Cue one of the "she didn't leave me alone, she didn't leave you alone" speeches where the main tries to appeal to the villains better nature. Cue probably murder, I'm not actually sure since all the residents of the realms apparently started out as toys anyway. Cue the supposed heartfelt goodbye between the nutcracker and Clara. Cue Clara going back to the party and acting like nothing happened in what looks like its supposed to be a tongue-and-cheek way with her godfather who OBVIOUSLY knows that that magic world is a thing, but doesn't mention it. Cue an apology to the father and admitting that they both miss the dead mother, because of course there's a dead mother, it's a Disney film. Cue owl we don't know anything about flying away ala Labyrinth ending. The end.
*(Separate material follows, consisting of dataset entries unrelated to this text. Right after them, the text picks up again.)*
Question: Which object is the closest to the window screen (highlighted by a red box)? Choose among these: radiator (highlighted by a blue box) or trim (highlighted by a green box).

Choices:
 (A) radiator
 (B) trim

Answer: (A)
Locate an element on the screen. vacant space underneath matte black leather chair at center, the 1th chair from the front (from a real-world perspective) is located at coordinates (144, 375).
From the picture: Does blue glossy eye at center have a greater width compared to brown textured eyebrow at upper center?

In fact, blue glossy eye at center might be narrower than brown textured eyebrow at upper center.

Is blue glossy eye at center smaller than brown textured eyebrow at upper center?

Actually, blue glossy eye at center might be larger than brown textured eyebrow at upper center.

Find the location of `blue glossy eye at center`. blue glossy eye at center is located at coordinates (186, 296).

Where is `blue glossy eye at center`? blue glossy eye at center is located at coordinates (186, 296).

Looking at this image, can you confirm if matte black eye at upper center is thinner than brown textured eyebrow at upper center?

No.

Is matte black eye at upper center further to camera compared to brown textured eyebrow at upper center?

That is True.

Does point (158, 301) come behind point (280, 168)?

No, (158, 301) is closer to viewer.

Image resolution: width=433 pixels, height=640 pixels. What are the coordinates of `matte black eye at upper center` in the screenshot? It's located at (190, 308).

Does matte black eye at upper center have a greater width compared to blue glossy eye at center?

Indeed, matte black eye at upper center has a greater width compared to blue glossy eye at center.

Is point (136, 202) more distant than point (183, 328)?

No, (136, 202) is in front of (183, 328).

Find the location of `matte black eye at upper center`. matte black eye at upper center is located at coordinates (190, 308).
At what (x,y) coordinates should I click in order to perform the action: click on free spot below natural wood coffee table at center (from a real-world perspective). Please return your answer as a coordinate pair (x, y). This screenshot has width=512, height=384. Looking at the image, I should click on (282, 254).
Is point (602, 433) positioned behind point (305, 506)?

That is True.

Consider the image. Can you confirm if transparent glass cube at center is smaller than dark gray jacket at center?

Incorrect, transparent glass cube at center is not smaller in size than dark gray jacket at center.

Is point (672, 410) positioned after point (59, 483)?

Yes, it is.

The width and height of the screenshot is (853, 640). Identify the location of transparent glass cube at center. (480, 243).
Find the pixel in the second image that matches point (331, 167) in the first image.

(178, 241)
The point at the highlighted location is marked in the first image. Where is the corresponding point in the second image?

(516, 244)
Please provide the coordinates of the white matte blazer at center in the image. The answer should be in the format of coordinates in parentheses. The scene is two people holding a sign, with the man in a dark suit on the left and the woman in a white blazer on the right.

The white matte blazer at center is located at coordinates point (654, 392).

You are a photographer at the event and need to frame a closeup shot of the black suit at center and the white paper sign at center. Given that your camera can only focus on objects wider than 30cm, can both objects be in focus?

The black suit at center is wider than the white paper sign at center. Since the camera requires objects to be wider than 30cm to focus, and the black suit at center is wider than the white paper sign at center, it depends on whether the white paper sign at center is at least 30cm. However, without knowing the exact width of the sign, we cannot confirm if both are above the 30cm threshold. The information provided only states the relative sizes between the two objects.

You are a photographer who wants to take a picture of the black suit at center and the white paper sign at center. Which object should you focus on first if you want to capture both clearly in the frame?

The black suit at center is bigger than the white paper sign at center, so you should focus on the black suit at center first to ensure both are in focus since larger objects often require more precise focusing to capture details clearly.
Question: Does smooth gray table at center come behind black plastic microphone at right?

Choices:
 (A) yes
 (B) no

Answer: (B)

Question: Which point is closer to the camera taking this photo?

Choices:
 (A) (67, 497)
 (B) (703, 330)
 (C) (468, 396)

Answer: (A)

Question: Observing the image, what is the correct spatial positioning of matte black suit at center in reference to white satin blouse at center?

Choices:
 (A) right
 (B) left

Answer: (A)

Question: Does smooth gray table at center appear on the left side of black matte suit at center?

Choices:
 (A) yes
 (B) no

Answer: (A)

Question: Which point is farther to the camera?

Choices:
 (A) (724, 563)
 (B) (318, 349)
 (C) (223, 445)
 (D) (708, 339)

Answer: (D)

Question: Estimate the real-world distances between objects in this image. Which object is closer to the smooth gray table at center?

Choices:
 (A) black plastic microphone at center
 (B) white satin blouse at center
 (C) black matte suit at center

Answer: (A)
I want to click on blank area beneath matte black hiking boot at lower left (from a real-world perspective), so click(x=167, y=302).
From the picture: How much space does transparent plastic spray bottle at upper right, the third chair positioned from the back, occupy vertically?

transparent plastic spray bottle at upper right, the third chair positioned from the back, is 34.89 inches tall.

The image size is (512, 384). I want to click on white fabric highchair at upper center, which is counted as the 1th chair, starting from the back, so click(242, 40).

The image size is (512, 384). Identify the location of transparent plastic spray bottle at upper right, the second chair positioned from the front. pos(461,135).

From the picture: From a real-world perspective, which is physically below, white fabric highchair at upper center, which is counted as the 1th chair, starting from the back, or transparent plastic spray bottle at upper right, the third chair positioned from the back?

It was all very... underwhelming. Like, I appreciated what it was attempting to be, and I really appreciated the CGI more that I have in any of their other recent live action anythings, but it just didn't work for me. Like I said, it felt like it was trying to hard to be something else, to the point in which it doesn't feel like it even has an identity as Disney's Nutcracker. That coulee been something, "Disney's the Nutcracker", but honestly it's so not its own thing that I forgot it was even a thing for a whole year, it didn't have anything that drew me in, it didn't have anything that originally made me even want to see it (I remember seeing the trailers while I was still recovering from BatB and even then I could tell because it marketed itself as "from the makers of Beauty and the Beast"), the only reason I even put it on was because I'm working on another project and I was curious about different adaptations of the story. Its not the worst offender Disney's put on their team, not by a long long shot, and it is mostly harmless - to the point of boredom - but I don't know if I'll ever go back it.